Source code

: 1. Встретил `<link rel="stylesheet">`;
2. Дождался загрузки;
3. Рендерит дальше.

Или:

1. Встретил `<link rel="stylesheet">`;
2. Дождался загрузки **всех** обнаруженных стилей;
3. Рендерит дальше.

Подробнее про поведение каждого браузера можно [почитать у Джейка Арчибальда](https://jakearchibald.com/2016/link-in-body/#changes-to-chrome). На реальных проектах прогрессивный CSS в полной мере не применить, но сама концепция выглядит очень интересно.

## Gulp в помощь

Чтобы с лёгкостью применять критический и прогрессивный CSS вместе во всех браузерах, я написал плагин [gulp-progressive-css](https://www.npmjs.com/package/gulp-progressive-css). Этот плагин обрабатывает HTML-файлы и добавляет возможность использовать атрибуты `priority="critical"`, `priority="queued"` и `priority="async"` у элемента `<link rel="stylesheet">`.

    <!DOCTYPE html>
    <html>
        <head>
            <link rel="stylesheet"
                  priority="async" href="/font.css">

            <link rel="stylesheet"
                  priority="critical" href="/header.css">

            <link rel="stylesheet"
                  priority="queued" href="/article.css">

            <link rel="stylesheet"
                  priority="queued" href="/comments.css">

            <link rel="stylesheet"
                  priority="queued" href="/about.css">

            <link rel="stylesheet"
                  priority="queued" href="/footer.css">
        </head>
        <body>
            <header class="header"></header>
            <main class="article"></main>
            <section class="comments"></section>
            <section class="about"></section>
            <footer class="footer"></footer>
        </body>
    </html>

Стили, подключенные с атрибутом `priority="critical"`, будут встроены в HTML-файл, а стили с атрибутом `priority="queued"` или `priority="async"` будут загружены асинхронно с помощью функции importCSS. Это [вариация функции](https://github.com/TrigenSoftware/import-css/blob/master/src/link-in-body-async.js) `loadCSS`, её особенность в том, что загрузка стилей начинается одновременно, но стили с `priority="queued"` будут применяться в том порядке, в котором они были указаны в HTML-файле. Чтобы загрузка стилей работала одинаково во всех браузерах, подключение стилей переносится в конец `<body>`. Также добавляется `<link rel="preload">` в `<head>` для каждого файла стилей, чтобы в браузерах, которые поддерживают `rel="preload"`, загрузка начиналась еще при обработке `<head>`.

::::

**WHAT YOU WILL DO**
What lines above contain the string "браузерах"? Copy all of them.

**ANSWER AREA**
Чтобы с лёгкостью применять критический и прогрессивный CSS вместе во всех браузерах, я написал плагин [gulp-progressive-css](https://www.npmjs.com/package/gulp-progressive-css). Этот плагин обрабатывает HTML-файлы и добавляет возможность использовать атрибуты `priority="critical"`, `priority="queued"` и `priority="async"` у элемента `<link rel="stylesheet">`.
Стили, подключенные с атрибутом `priority="critical"`, будут встроены в HTML-файл, а стили с атрибутом `priority="queued"` или `priority="async"` будут загружены асинхронно с помощью функции importCSS. Это [вариация функции](https://github.com/TrigenSoftware/import-css/blob/master/src/link-in-body-async.js) `loadCSS`, её особенность в том, что загрузка стилей начинается одновременно, но стили с `priority="queued"` будут применяться в том порядке, в котором они были указаны в HTML-файле. Чтобы загрузка стилей работала одинаково во всех браузерах, подключение стилей переносится в конец `<body>`. Также добавляется `<link rel="preload">` в `<head>` для каждого файла стилей, чтобы в браузерах, которые поддерживают `rel="preload"`, загрузка начиналась еще при обработке `<head>`.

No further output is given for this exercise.